Musically, Memory Almost Full has some of the strongest and catchiest melodies that McCartney’s come up with in awhile, but let’s be honest: some of the lyrics aren’t the best he’s ever penned. He’s dangerously close “Let ‘Em In” territory on “Vintage Clothes” with the lines, “We jump up for joy / Who cares if we look like a girl or a boy,” and the thought of the schmaltzy “The End of the End” being played at the man’s funeral is almost too much to bear:

At the end of the end
It's the start of a journey
To a much better place
And a much better place
Would have to be special
No reason to cry
No need to be sad

God, that’s bad. You’ll want to skip over that one…and, in fact, you might as well turn off the album after “House of Wax,” because “The End of the End” isn’t actually the end at all; that honor falls to “Nod Your Head,” where McCartney falls flat with an attempt at going vaguely alt-rock. It might’ve worked earlier in the album, but as a closer, it only serves to tarnish the memories of the far, far better songs that have preceded it.

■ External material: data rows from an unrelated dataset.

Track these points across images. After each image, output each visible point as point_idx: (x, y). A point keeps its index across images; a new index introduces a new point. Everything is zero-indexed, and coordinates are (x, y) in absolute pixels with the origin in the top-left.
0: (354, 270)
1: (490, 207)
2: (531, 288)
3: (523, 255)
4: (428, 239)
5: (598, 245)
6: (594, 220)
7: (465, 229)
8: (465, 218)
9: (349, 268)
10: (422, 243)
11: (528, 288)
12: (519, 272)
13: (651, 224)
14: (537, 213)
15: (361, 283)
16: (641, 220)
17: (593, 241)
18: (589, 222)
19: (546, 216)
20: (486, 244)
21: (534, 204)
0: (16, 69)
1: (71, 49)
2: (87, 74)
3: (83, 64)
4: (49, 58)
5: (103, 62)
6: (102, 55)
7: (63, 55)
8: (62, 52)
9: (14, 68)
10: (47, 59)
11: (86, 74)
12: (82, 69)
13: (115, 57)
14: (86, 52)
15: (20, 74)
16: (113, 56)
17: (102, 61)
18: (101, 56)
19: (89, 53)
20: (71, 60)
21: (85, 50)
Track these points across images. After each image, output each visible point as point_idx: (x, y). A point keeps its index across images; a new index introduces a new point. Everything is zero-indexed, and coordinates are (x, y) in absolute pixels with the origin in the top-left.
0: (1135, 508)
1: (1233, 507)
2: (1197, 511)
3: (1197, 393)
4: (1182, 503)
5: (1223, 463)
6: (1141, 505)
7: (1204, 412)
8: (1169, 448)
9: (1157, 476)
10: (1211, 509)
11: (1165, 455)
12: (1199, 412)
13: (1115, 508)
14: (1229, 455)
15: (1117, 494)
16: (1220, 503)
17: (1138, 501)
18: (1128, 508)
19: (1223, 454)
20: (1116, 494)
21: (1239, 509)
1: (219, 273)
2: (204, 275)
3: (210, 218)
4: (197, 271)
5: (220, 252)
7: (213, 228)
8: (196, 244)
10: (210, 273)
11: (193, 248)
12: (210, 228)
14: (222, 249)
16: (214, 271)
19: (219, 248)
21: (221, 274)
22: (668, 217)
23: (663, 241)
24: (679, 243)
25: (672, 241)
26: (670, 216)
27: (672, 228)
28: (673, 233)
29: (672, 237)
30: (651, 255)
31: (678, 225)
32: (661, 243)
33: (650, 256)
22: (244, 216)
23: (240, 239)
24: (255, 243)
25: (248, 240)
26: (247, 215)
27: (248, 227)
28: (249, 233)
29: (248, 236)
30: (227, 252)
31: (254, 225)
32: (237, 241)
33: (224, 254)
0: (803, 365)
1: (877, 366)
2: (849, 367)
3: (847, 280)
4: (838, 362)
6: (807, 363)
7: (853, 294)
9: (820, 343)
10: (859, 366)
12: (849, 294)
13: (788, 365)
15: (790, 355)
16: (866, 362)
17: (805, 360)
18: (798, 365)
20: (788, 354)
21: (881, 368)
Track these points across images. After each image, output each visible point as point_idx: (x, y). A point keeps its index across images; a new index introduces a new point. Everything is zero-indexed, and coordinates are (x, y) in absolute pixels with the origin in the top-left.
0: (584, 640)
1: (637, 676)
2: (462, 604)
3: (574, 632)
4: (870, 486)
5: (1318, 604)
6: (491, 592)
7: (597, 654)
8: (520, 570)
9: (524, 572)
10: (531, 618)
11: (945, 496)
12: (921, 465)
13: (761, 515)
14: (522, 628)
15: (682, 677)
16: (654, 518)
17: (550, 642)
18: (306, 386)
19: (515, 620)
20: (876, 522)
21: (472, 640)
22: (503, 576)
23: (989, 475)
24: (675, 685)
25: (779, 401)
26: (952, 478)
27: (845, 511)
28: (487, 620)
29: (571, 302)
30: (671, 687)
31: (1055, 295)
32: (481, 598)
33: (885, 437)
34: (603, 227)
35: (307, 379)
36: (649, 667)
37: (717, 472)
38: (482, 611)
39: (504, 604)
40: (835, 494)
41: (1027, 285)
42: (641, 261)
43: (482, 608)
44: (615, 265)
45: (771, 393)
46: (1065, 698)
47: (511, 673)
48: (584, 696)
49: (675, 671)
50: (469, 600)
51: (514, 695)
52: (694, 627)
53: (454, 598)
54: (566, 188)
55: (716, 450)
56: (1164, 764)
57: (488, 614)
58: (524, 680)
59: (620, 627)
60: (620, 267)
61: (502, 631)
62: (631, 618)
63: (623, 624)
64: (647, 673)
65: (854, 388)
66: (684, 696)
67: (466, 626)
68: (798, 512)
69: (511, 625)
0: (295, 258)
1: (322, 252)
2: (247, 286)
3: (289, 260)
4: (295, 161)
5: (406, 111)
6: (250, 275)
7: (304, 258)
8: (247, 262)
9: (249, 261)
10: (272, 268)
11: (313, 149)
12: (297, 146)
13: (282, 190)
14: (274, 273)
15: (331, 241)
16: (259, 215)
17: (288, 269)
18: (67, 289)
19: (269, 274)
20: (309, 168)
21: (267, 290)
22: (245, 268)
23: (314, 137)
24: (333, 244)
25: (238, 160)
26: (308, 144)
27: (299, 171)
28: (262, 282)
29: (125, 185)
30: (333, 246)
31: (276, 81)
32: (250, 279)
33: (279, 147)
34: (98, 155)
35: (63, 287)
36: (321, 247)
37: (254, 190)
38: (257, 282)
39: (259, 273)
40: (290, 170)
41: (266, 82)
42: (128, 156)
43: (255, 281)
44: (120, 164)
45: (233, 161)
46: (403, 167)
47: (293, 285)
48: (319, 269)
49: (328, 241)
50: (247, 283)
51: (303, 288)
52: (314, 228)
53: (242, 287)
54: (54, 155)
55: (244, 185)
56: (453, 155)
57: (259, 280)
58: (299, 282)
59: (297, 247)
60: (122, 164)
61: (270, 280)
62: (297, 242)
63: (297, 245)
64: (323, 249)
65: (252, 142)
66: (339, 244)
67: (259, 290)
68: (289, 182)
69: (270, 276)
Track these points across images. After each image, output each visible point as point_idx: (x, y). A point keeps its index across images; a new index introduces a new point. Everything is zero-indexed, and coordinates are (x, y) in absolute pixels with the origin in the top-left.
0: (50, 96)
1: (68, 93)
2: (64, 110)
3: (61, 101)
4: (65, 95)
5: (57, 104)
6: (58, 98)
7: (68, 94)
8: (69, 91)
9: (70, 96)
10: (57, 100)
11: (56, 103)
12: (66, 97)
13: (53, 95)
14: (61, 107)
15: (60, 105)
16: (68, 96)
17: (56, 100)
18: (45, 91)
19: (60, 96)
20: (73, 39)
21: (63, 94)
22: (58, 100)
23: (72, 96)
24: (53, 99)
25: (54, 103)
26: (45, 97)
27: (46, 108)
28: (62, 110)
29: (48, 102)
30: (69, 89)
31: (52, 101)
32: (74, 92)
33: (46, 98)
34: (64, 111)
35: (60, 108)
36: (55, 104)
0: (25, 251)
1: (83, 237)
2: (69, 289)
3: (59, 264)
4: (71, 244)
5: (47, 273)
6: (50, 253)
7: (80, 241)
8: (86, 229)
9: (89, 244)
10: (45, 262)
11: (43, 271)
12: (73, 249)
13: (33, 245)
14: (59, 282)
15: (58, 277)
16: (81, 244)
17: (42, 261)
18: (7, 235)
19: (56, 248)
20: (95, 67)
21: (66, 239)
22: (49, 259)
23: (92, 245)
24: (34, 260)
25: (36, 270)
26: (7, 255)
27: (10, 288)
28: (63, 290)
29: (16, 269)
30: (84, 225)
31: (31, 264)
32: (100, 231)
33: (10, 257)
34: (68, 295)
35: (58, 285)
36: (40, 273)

Thankfully, the damage doesn’t prove permanent; in the long run, Memory Almost Full proves to be at least as strong an album as its predecessor, Chaos and Creation in the Back Yard. Given that there are guys in their twenties who can’t manage two solid releases back to back, let alone when they’re 64, let us hope that Sir Paul can produce a trifecta; maybe that’s being too optimistic, but based on the evidence, the odds are getting better all the time.